Eis que o Senhor dos profetas foi recebido lá onde os profetas não haviam falado.

Os confins do deserto reverdecerão e as colinas cingir-se-ão de alegria”.



§ 18
14 “Os cordeirinhos das ovelhas se revestiram”.

Subentende-se:

de alegria”.

Os cordeirinhos das ovelhas se revestirão da mesma alegria que cingirá as colinas. Cordei-rinhos e colinas aqui se identificam. São colinas pela graça superior; cordeirinhos, porque guias do rebanho. Por conseguinte, são cordeirinhos os apóstolos, revestidos de alegria, que se alegram com os frutos que conseguem. Não trabalharam inutilmente, não pregaram sem motivo.

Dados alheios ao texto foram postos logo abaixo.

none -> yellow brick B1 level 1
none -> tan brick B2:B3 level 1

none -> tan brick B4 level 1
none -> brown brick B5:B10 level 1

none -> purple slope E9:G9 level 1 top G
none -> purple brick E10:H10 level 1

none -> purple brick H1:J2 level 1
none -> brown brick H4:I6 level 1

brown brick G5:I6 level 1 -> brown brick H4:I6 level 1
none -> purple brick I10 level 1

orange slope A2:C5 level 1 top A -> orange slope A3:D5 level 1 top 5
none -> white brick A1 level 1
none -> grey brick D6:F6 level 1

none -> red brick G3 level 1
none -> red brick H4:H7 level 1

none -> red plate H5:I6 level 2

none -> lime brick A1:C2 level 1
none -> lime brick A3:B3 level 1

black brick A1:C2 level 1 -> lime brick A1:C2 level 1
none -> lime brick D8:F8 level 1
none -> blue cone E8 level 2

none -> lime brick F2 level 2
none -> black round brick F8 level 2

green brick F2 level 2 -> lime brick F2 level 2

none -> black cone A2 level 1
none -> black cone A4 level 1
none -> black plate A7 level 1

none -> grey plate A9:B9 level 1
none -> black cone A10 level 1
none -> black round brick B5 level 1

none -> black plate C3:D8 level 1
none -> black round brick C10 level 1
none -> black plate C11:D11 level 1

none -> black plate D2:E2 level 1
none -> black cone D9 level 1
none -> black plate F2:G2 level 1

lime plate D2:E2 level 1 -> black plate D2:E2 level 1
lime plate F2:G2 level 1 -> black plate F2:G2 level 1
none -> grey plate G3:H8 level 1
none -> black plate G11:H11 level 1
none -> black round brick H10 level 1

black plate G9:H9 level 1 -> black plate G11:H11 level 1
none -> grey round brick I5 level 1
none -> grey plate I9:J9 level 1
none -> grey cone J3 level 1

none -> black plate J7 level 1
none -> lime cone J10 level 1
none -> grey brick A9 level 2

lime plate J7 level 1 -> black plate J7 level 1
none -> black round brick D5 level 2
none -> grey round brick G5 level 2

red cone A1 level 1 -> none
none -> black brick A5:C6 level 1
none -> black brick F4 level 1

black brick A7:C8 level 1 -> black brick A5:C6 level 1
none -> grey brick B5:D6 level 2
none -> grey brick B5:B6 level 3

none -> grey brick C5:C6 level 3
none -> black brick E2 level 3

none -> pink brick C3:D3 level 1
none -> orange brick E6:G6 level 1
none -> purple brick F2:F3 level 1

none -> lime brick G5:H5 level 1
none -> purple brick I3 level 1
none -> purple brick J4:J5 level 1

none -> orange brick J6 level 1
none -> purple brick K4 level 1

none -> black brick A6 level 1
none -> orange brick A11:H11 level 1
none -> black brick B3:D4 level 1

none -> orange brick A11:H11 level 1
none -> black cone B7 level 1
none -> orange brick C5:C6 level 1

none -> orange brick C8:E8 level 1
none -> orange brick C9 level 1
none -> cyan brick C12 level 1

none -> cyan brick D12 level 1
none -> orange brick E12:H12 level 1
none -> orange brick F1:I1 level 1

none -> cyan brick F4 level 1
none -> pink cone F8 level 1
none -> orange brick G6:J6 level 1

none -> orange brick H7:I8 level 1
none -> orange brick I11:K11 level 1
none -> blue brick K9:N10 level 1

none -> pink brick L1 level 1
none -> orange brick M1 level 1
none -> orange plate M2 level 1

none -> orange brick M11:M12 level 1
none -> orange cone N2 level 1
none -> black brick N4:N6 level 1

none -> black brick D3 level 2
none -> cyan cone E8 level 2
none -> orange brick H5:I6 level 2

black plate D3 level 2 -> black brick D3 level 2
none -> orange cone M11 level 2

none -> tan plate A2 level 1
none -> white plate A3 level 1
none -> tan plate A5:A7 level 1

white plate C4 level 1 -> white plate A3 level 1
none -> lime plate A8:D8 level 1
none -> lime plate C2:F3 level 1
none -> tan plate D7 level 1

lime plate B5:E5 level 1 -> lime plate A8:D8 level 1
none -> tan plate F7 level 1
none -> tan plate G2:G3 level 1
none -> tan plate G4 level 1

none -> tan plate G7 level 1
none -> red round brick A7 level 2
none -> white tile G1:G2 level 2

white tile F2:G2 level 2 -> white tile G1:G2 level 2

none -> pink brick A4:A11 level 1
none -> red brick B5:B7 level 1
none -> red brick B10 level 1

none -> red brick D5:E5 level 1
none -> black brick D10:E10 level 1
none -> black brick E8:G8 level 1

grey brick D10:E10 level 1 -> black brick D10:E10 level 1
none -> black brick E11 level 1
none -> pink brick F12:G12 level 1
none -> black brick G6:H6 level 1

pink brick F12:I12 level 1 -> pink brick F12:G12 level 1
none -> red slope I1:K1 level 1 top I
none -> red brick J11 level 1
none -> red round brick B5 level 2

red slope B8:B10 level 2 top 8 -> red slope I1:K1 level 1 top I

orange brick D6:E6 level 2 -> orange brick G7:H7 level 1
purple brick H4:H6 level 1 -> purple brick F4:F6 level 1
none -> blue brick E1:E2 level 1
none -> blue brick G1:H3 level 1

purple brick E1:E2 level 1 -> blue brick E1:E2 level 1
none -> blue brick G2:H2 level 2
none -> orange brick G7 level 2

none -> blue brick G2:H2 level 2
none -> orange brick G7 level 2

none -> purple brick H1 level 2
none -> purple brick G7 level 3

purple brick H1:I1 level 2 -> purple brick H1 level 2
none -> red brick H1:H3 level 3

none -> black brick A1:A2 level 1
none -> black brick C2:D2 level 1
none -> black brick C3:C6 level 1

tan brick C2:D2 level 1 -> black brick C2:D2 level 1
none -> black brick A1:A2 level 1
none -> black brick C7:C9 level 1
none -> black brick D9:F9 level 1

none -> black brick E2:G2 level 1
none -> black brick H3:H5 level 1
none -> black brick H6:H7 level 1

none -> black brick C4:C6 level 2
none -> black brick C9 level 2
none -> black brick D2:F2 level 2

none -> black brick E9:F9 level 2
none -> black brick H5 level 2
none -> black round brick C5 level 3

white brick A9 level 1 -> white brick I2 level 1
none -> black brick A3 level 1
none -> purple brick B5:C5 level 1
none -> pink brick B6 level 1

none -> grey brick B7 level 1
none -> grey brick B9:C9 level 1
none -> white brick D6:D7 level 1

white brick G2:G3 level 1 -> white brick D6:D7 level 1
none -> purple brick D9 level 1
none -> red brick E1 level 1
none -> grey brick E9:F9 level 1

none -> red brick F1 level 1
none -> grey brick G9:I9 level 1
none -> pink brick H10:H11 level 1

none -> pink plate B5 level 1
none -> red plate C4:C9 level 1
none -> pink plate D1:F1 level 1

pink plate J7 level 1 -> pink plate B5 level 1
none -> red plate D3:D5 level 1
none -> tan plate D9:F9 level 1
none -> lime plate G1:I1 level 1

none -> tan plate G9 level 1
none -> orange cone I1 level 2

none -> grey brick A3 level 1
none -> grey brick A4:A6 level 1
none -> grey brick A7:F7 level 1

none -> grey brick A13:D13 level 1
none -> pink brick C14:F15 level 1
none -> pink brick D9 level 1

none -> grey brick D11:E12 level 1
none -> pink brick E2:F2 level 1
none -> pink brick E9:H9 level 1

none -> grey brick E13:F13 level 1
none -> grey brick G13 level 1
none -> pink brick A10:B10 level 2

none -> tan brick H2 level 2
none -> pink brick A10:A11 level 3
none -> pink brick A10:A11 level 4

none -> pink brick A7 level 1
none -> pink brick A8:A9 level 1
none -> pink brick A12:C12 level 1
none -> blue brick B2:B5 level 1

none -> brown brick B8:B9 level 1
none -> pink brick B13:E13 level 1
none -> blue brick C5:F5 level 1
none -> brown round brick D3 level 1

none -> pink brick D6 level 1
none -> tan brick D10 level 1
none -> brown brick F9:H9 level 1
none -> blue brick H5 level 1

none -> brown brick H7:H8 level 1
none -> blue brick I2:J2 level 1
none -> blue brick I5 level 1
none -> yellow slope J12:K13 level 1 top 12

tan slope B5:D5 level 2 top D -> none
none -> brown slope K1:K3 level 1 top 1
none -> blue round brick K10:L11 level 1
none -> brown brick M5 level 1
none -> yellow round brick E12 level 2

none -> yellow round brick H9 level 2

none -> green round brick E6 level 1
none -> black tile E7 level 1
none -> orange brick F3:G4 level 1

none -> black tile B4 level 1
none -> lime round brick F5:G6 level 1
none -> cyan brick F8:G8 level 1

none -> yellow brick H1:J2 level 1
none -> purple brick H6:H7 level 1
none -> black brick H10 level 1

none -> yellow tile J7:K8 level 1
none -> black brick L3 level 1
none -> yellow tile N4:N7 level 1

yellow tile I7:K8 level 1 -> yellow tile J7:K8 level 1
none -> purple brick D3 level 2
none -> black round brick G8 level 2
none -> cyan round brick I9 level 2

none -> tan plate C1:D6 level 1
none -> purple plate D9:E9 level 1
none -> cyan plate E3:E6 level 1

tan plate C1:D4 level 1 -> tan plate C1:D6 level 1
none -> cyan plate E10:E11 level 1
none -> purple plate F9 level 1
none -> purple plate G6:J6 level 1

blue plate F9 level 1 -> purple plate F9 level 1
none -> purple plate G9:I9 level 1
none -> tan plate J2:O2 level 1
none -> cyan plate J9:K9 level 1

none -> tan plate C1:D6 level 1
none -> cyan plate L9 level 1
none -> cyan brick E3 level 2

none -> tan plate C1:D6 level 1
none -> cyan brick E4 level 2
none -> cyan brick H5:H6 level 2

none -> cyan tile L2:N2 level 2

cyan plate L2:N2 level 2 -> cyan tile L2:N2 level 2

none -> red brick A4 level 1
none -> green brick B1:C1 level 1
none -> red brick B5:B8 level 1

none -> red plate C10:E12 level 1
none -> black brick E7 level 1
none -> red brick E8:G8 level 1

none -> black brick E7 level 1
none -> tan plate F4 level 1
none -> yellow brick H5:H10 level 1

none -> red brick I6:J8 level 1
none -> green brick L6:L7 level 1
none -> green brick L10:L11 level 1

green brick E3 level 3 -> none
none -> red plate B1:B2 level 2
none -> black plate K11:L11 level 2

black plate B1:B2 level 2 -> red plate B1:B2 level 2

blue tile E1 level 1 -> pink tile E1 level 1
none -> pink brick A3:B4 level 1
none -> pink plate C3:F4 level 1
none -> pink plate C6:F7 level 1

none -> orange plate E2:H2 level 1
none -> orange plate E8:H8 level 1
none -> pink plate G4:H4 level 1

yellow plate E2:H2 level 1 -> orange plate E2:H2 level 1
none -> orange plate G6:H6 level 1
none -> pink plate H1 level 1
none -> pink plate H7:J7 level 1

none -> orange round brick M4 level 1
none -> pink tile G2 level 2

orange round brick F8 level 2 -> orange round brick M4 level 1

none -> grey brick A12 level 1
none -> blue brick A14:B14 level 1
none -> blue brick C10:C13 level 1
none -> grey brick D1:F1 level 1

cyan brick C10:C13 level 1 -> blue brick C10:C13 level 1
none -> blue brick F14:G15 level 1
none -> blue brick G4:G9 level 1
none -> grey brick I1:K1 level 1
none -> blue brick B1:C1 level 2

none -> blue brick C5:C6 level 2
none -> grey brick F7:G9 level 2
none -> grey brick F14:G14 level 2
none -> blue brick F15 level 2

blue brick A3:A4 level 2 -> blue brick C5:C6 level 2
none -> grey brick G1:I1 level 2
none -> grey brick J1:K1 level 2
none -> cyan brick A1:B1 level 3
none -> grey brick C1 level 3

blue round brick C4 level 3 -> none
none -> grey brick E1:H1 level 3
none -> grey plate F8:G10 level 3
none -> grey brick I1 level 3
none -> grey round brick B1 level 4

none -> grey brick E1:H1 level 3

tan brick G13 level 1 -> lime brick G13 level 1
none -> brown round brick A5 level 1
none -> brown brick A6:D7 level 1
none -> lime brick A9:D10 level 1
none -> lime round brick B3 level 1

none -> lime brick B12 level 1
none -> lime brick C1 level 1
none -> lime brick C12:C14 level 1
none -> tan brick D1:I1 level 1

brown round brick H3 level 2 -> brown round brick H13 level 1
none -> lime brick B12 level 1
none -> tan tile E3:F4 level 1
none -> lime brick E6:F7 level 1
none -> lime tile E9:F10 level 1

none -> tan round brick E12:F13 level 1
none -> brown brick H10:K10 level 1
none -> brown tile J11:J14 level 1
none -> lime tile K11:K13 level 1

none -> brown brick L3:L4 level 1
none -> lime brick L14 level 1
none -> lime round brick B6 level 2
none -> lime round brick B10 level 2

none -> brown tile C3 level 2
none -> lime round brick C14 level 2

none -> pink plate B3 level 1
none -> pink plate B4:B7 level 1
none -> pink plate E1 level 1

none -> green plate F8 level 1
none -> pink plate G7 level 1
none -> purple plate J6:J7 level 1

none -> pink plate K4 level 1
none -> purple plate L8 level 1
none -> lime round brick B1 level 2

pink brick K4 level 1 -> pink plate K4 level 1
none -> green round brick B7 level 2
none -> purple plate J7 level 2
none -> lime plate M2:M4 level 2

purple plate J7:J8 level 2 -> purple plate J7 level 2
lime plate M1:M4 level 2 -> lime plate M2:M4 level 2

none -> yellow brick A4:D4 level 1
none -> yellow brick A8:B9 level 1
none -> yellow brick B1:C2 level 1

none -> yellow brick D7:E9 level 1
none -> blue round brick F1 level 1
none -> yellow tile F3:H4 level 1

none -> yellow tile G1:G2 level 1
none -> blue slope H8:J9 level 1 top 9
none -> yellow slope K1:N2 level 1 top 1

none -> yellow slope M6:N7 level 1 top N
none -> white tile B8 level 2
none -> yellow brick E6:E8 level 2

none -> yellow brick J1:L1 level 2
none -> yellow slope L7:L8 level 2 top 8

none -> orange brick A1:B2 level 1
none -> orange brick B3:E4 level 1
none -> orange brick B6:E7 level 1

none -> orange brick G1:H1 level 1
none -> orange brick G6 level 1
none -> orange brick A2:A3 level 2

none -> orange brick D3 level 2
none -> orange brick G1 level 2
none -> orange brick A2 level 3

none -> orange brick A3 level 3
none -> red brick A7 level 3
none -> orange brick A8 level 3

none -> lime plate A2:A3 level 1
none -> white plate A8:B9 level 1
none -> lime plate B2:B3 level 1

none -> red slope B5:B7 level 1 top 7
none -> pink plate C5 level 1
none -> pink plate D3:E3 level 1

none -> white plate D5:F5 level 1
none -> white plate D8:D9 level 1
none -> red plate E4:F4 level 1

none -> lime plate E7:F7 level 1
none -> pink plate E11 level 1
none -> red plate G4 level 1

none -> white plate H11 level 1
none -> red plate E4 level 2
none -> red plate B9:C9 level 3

Os cordeirinhos das ovelhas se revestiram; e os vales se encherão de trigais. Também os humildes do povo darão muito fruto.

Elevam-se clamores”.

Clamarão e se encherão de trigais. O que clamarão? “Entoam-se hinos”.

Uma coisa é clamar contra Deus e outra cantar um hino. Uma coisa gritar palavras sacrílegas, outra clamar os louvores de Deus. Se clamas uma blasfêmia, produziste espinhos; se clamas um hino, tens abundância de trigo.